This trip into Nashville by the Los Angeles Kings – like the one last month – will be different for me. Bob Miller, who greatly helped me break into the National Hockey League many years ago, won’t be at Bridgestone Arena tonight.
Just before the Predators hosted the 2016 NHL All-Star Game, Bob underwent a physical. It turned out to be far from routine, as he learned that he needed quadruple bypass surgery. That has kept him away from the Kings broadcasts ever since.
The good news: the surgery was successful, and he will be able to return to the broadcasts. The bad news (for me) the recuperation period is indefinite, and he won’t be here for the final regular-season meeting of the Predators and Kings.
No one could have been as lucky as I was to learn how to do the job at an NHL level from another product of college hockey – Bob Miller. It was the fall of 1978. I was moving from Buffalo to Southern California. Bob had joined the Kings five years earlier from Madison, Wisconsin. He knew what a transition it would be.
Bob is a very gifted announcer. That’s been the foundation of his career. He’s always on top of the play.
After more than 40 years, he continues to have the love of the game, the enthusiasm for the work the job requires, the clarity and the great humor to continue at a high level. The humor?
Yes, that’s always been a big part of Bob’s game – how he reacts to the various situations around him and the game. Like the night a fan walking out of the Forum decided to let out a huge belch as he was directly in front of our crowd mic:
Nobody can tell a story like Bob Miller. I can’t think of anyone who can make me laugh harder than he can. He won the Foster Hewitt Award in November of 2000 for broadcast excellence from the Hockey Hall of Fame.
Even though I left Los Angeles (initially for Seattle) in 1981, Bob always “kept me included.” He somehow found me in a hotel room in Des Moines, Iowa, in August of 1988 to tell me the Kings were getting Wayne Gretzky!
There were so many frustrating seasons for the Kings from their inception, several seasons where they didn’t make the playoffs. You could understand how that frustration turned to elation when the Kings qualified for the Cup Final for the first time in 1993.
That series with Montreal ended with the Canadiens taking the Cup, following the infamous stick-measurement that went against Marty McSorley. Instead of going home to Los Angeles with a 2-0 series lead, it was tied, and the Canadiens took the series in five games.
The Kings then failed to make the playoffs for the next five seasons, but in 2012 they went on an amazing run. Seeded eighth in the West, they knocked off the first (Vancouver), second (St. Louis) and third seeds (Phoenix) in a total of just 14 games to make the Cup Final.

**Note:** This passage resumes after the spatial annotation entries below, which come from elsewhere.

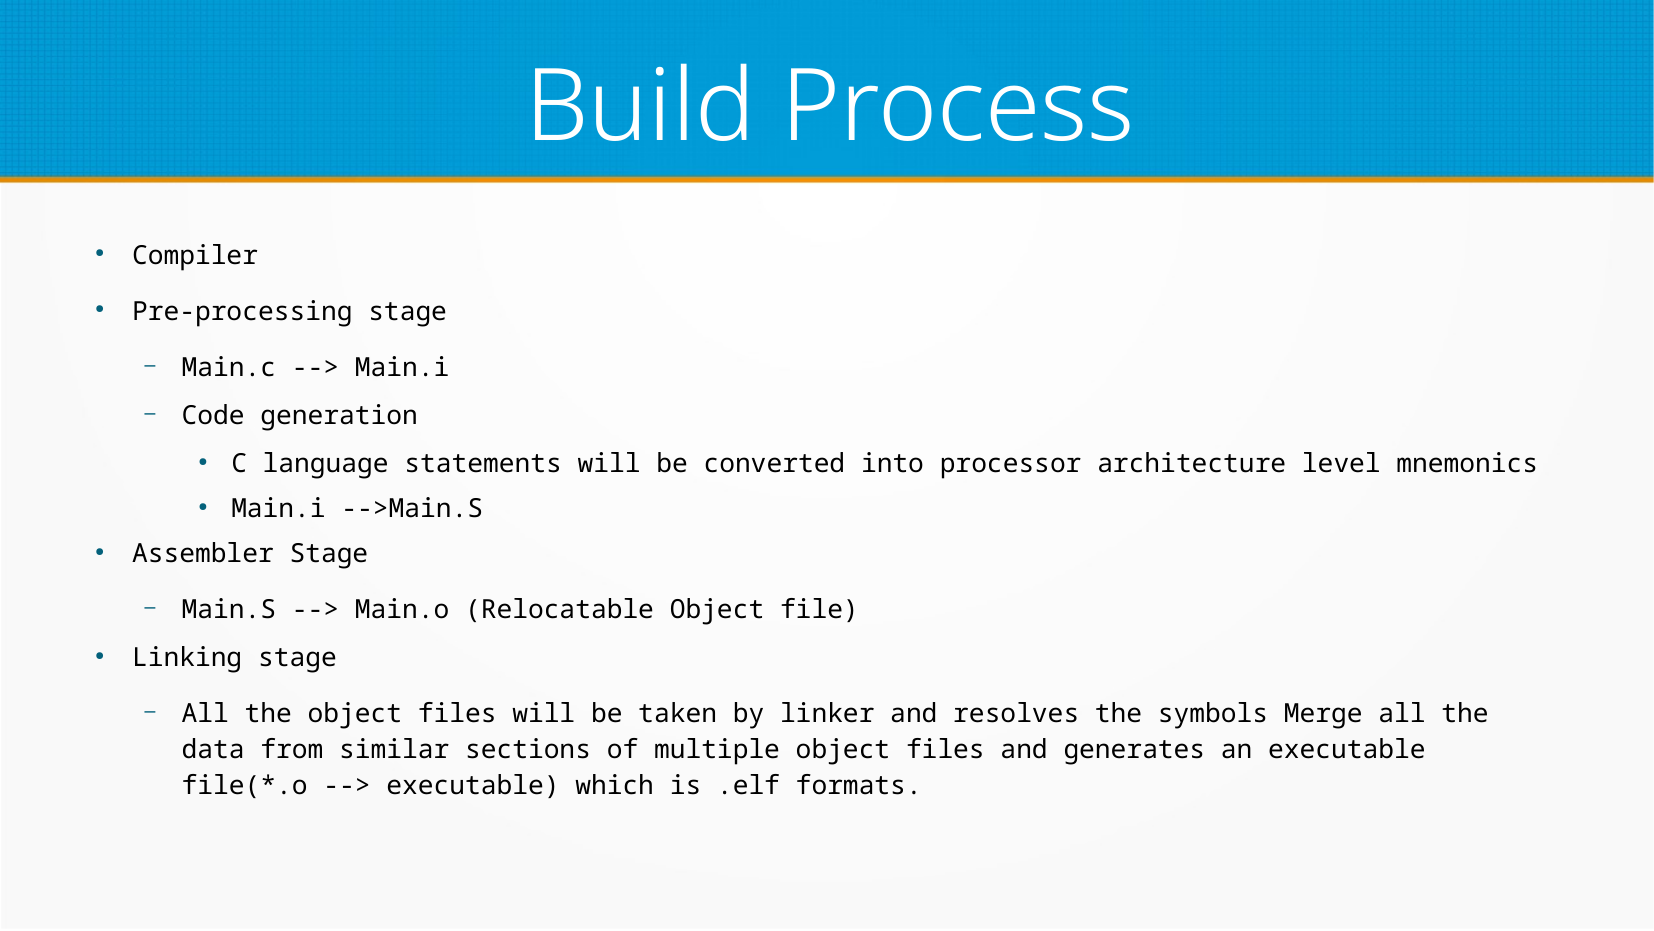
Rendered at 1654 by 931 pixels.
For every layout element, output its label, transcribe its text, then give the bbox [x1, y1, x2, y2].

title Build Process [82, 14, 1571, 171]
picture [0, 175, 1654, 931]
list Compiler Pre-processing stage Main.c --> Main.i Code generation C language statements will be converted into processor architecture level mnemonics Main.i -->Main.S Assembler Stage Main.S --> Main.o (Relocatable Object file) Linking stage All the object files will be taken by linker and resolves the symbols Merge all the data from similar sections of multiple object files and generates an executable file(*.o --> executable) which is .elf formats. [82, 236, 1563, 811]
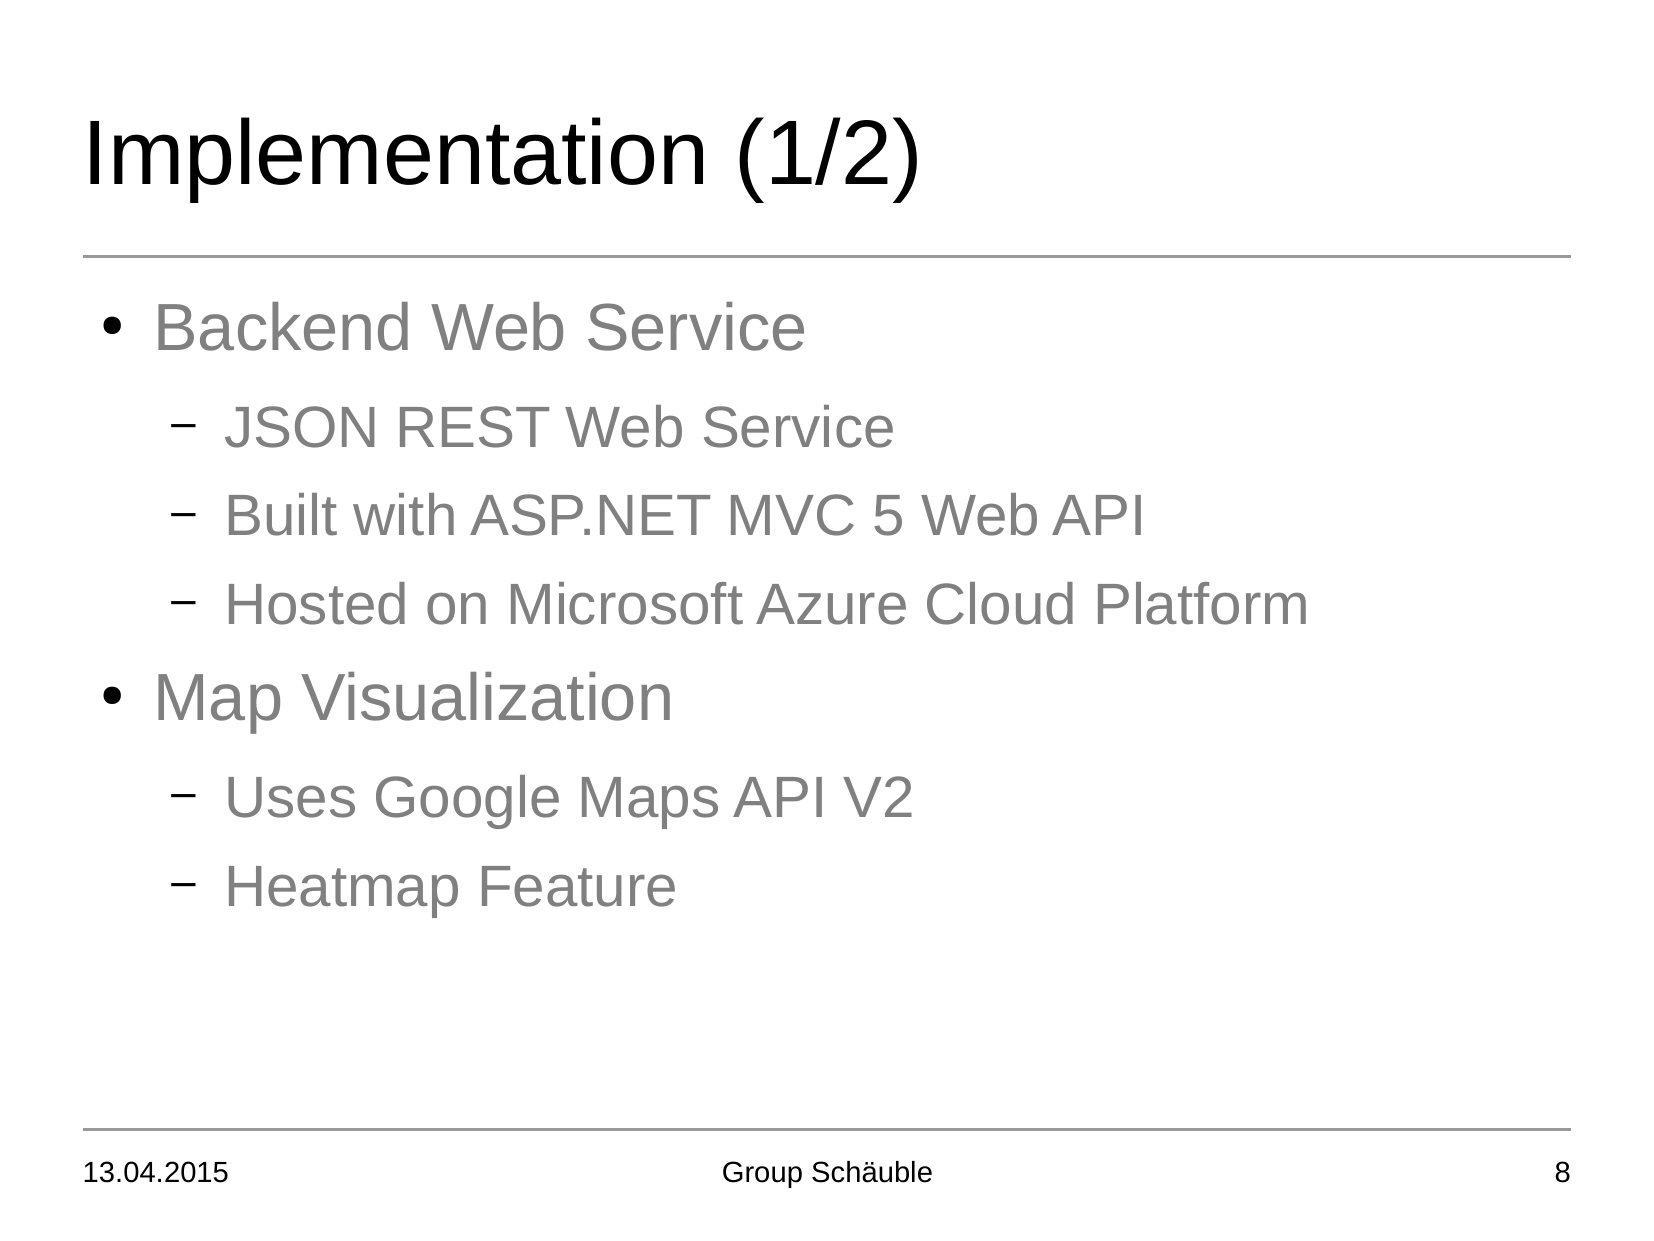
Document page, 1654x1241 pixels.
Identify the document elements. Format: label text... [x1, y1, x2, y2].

title Implementation (1/2) [82, 49, 1571, 257]
list Backend Web Service JSON REST Web Service Built with ASP.NET MVC 5 Web API Hosted on Microsoft Azure Cloud Platform Map Visualization Uses Google Maps API V2 Heatmap Feature [82, 290, 1571, 1010]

An improbable dream was about to become reality for the Kings and Bob. They beat New Jersey in six games, and were able to hoist Lord Stanley’s Cup. Kings Captain Dustin Brown brought the prize to Bob in a suite at Staples Center.
The emotion is clear to see on his face. That celebration was a long time in the making. The Kings lost the Western Conference Final the following season, but won their second Cup in 2014.
If you were to see how the fans react to Bob (and his broadcast partner since 1990, ex-Kings RW Jim Fox) around Staples Center, you would understand the high place he holds in their hearts. He has been as important to them as Vin Scully has been to the Dodgers and as the late Chick Hearn was to the Lakers. In a 1998 ceremony celebrating Bob’s 25 seasons with the Kings, Scully and Hearn were on the ice with him.
I am proud to have been his on-air partner for three seasons and lucky to count him among my friends. He will be missed tonight! Get well soon, my friend.